#### THE DATA
_ _ _ _ _
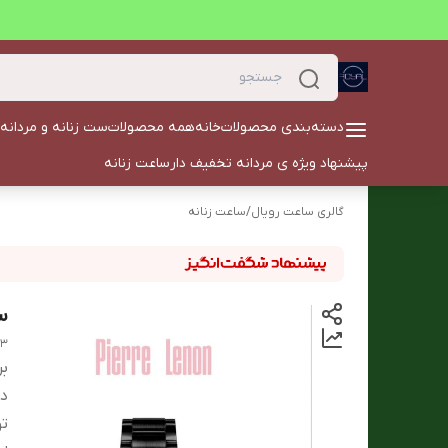
دسته‌بندی محصولات
خانه
همه محصولات
ست زنانه و مردانه
پیشنهاد ویژه ی مردانه تخفیف دار
ساعت زنانه
گالری ساعت رویال
/
ساعت زنانه
سا
13
بر
دس
ت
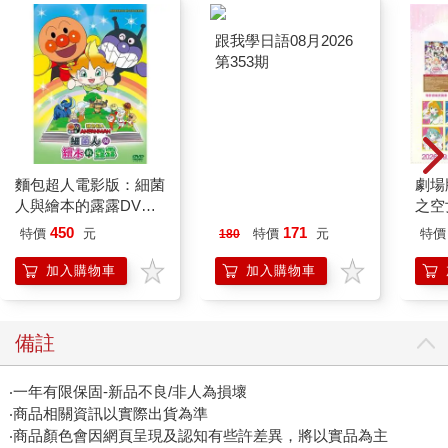
麵包超人電影版：細菌
跟我學日語08月2026
劇場版
人與繪本的露露DVD-
第353期
之空
平裝版
樂部 
450
171
特價
元
特價
元
特價
180
Pa
組
加入購物車
加入購物車
備註
‧一年有限保固-新品不良/非人為損壞
‧商品相關資訊以實際出貨為準
‧商品顏色會因網頁呈現及認知有些許差異，將以實品為主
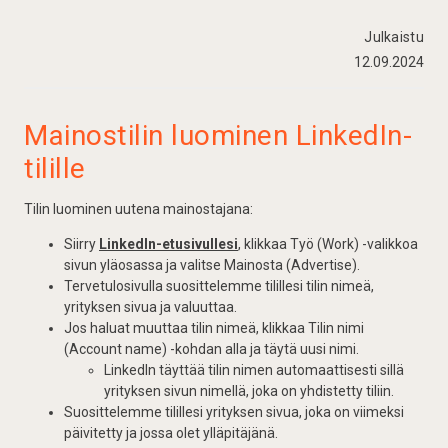
Julkaistu
12.09.2024
Mainostilin luominen LinkedIn-
tilille
Tilin luominen uutena mainostajana:
Siirry
LinkedIn-etusivullesi
, klikkaa Työ (Work) -valikkoa
sivun yläosassa ja valitse Mainosta (Advertise).
Tervetulosivulla suosittelemme tilillesi tilin nimeä,
yrityksen sivua ja valuuttaa.
Jos haluat muuttaa tilin nimeä, klikkaa Tilin nimi
(Account name) -kohdan alla ja täytä uusi nimi.
LinkedIn täyttää tilin nimen automaattisesti sillä
yrityksen sivun nimellä, joka on yhdistetty tiliin.
Suosittelemme tilillesi yrityksen sivua, joka on viimeksi
päivitetty ja jossa olet ylläpitäjänä.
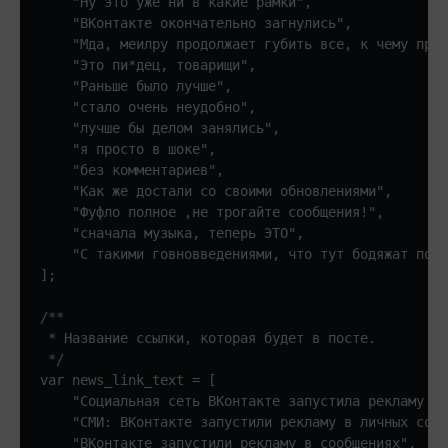
    "Ну это уже ни в какие рамки", 

    "ВКонтакте окончательно загнулись", 

    "Мда, меилру продолжает губить все, к чему прик
    "Это пи*дец, товарищи", 

    "Раньше было лучше", 

    "стало очень неудобно", 

    "лучше бы делом занялись", 

    "я просто в шоке", 

    "без комментариев", 

    "Как же достали со своими обновлениями", 

    "Фуфло полное ,не трогайте сообщения!", 

    "сначала музыка, теперь ЭТО", 

    "С такими говновведениями, что тут бодяжат посл
];

/**

 * Название ссылки, которая будет в посте.

 */

var news_link_text = [

    "Социальная сеть ВKонтакте зaпустила реклaму в 
    "СМИ: ВКонтакте запустили pекламу в личных соoб
    "ВКонтакте запустили рекламу в сообщениях", 
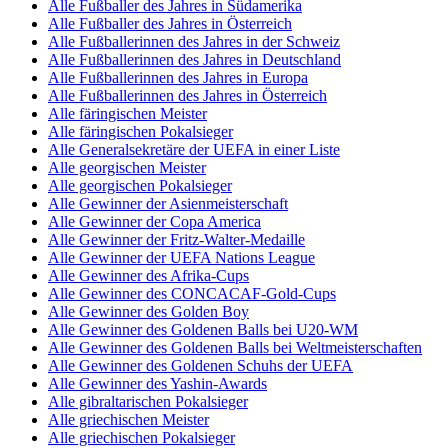
Alle Fußballer des Jahres in Südamerika
Alle Fußballer des Jahres in Österreich
Alle Fußballerinnen des Jahres in der Schweiz
Alle Fußballerinnen des Jahres in Deutschland
Alle Fußballerinnen des Jahres in Europa
Alle Fußballerinnen des Jahres in Österreich
Alle färingischen Meister
Alle färingischen Pokalsieger
Alle Generalsekretäre der UEFA in einer Liste
Alle georgischen Meister
Alle georgischen Pokalsieger
Alle Gewinner der Asienmeisterschaft
Alle Gewinner der Copa America
Alle Gewinner der Fritz-Walter-Medaille
Alle Gewinner der UEFA Nations League
Alle Gewinner des Afrika-Cups
Alle Gewinner des CONCACAF-Gold-Cups
Alle Gewinner des Golden Boy
Alle Gewinner des Goldenen Balls bei U20-WM
Alle Gewinner des Goldenen Balls bei Weltmeisterschaften
Alle Gewinner des Goldenen Schuhs der UEFA
Alle Gewinner des Yashin-Awards
Alle gibraltarischen Pokalsieger
Alle griechischen Meister
Alle griechischen Pokalsieger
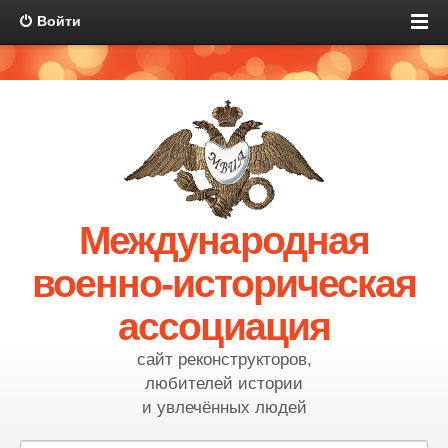
Войти
Международная
военно-историческая
ассоциация
сайт реконструкторов,
любителей истории
и увлечённых людей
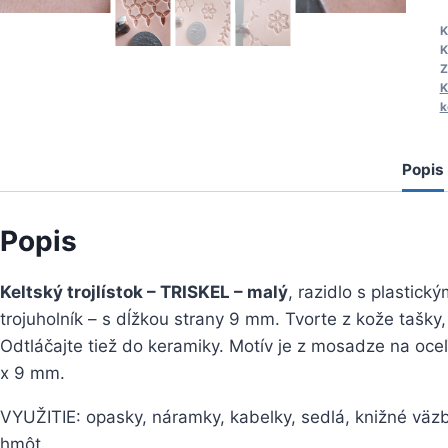
K
t
K
K
-
Z
K
k
-
Popis
Popis
Keltský trojlístok – TRISKEL – malý
, razidlo s plastick
trojuholník – s dĺžkou strany 9 mm. Tvorte z kože tašky
Odtláčajte tiež do keramiky. Motív je z mosadze na oce
x 9 mm.
VYUŽITIE: opasky, náramky, kabelky, sedlá, knižné väz
hmôt.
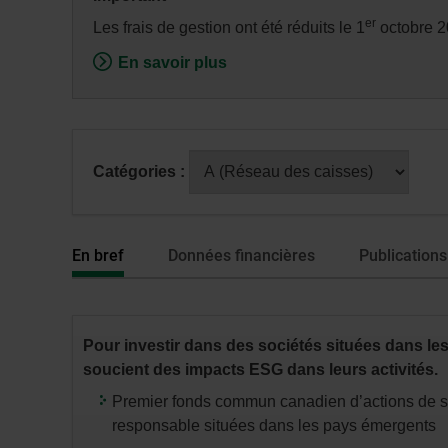
fenêtre
er
Les frais de gestion ont été réduits le 1
octobre 2
de
En savoir plus
dialogue
veuillez
n’utiliser
que
Après
la
Catégories :
avoir
touche
sélectionné
Tabulatio
une
En bref
Données financières
Publications
série
ou
catégorie,
appuyez
Pour investir dans des sociétés situées dans l
sur
soucient des impacts ESG dans leurs activités.
la
touche
Premier fonds commun canadien d’actions de s
«
responsable situées dans les pays émergents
_ _ _ _ _
#### REQUIRED ACTION
Copy down the text lines of all eight entries above verbatim and in their original order, omitting the pictures.

#### FINISHED TASK
دسته‌بندی محصولات
خانه
همه محصولات
ست زنانه و مردانه
پیشنهاد ویژه ی مردانه تخفیف دار
ساعت زنانه
گالری ساعت رویال
/
ساعت زنانه
سا
13
بر
دس
ت
麵包超人電影版：細菌
跟我學日語08月2026
劇場版
人與繪本的露露DVD-
第353期
之空
平裝版
樂部 
450
171
特價
元
特價
元
特價
180
Pa
組
加入購物車
加入購物車
備註
‧一年有限保固-新品不良/非人為損壞
‧商品相關資訊以實際出貨為準
‧商品顏色會因網頁呈現及認知有些許差異，將以實品為主
Julkaistu
12.09.2024
Mainostilin luominen LinkedIn-
tilille
Tilin luominen uutena mainostajana:
Siirry
LinkedIn-etusivullesi
, klikkaa Työ (Work) -valikkoa
sivun yläosassa ja valitse Mainosta (Advertise).
Tervetulosivulla suosittelemme tilillesi tilin nimeä,
yrityksen sivua ja valuuttaa.
Jos haluat muuttaa tilin nimeä, klikkaa Tilin nimi
(Account name) -kohdan alla ja täytä uusi nimi.
LinkedIn täyttää tilin nimen automaattisesti sillä
yrityksen sivun nimellä, joka on yhdistetty tiliin.
Suosittelemme tilillesi yrityksen sivua, joka on viimeksi
päivitetty ja jossa olet ylläpitäjänä.
    "Ну это уже ни в какие рамки", 

    "ВКонтакте окончательно загнулись", 

    "Мда, меилру продолжает губить все, к чему прик
    "Это пи*дец, товарищи", 

    "Раньше было лучше", 

    "стало очень неудобно", 

    "лучше бы делом занялись", 

    "я просто в шоке", 

    "без комментариев", 

    "Как же достали со своими обновлениями", 

    "Фуфло полное ,не трогайте сообщения!", 

    "сначала музыка, теперь ЭТО", 

    "С такими говновведениями, что тут бодяжат посл
];

/**

 * Название ссылки, которая будет в посте.

 */

var news_link_text = [

    "Социальная сеть ВKонтакте зaпустила реклaму в 
    "СМИ: ВКонтакте запустили pекламу в личных соoб
    "ВКонтакте запустили рекламу в сообщениях", 
Alle Fußballer des Jahres in Südamerika
Alle Fußballer des Jahres in Österreich
Alle Fußballerinnen des Jahres in der Schweiz
Alle Fußballerinnen des Jahres in Deutschland
Alle Fußballerinnen des Jahres in Europa
Alle Fußballerinnen des Jahres in Österreich
Alle färingischen Meister
Alle färingischen Pokalsieger
Alle Generalsekretäre der UEFA in einer Liste
Alle georgischen Meister
Alle georgischen Pokalsieger
Alle Gewinner der Asienmeisterschaft
Alle Gewinner der Copa America
Alle Gewinner der Fritz-Walter-Medaille
Alle Gewinner der UEFA Nations League
Alle Gewinner des Afrika-Cups
Alle Gewinner des CONCACAF-Gold-Cups
Alle Gewinner des Golden Boy
Alle Gewinner des Goldenen Balls bei U20-WM
Alle Gewinner des Goldenen Balls bei Weltmeisterschaften
Alle Gewinner des Goldenen Schuhs der UEFA
Alle Gewinner des Yashin-Awards
Alle gibraltarischen Pokalsieger
Alle griechischen Meister
Alle griechischen Pokalsieger
Войти
Международная
военно-историческая
ассоциация
сайт реконструкторов,
любителей истории
и увлечённых людей
K
t
K
K
-
Z
K
k
-
Popis
Popis
Keltský trojlístok – TRISKEL – malý
, razidlo s plastick
trojuholník – s dĺžkou strany 9 mm. Tvorte z kože tašky
Odtláčajte tiež do keramiky. Motív je z mosadze na oce
x 9 mm.
VYUŽITIE: opasky, náramky, kabelky, sedlá, knižné väz
hmôt.
fenêtre
er
Les frais de gestion ont été réduits le 1
octobre 2
de
En savoir plus
dialogue
veuillez
n’utiliser
que
Après
la
Catégories :
avoir
touche
sélectionné
Tabulatio
une
En bref
Données financières
Publications
série
ou
catégorie,
appuyez
Pour investir dans des sociétés situées dans l
sur
soucient des impacts ESG dans leurs activités.
la
touche
Premier fonds commun canadien d’actions de s
«
responsable situées dans les pays émergents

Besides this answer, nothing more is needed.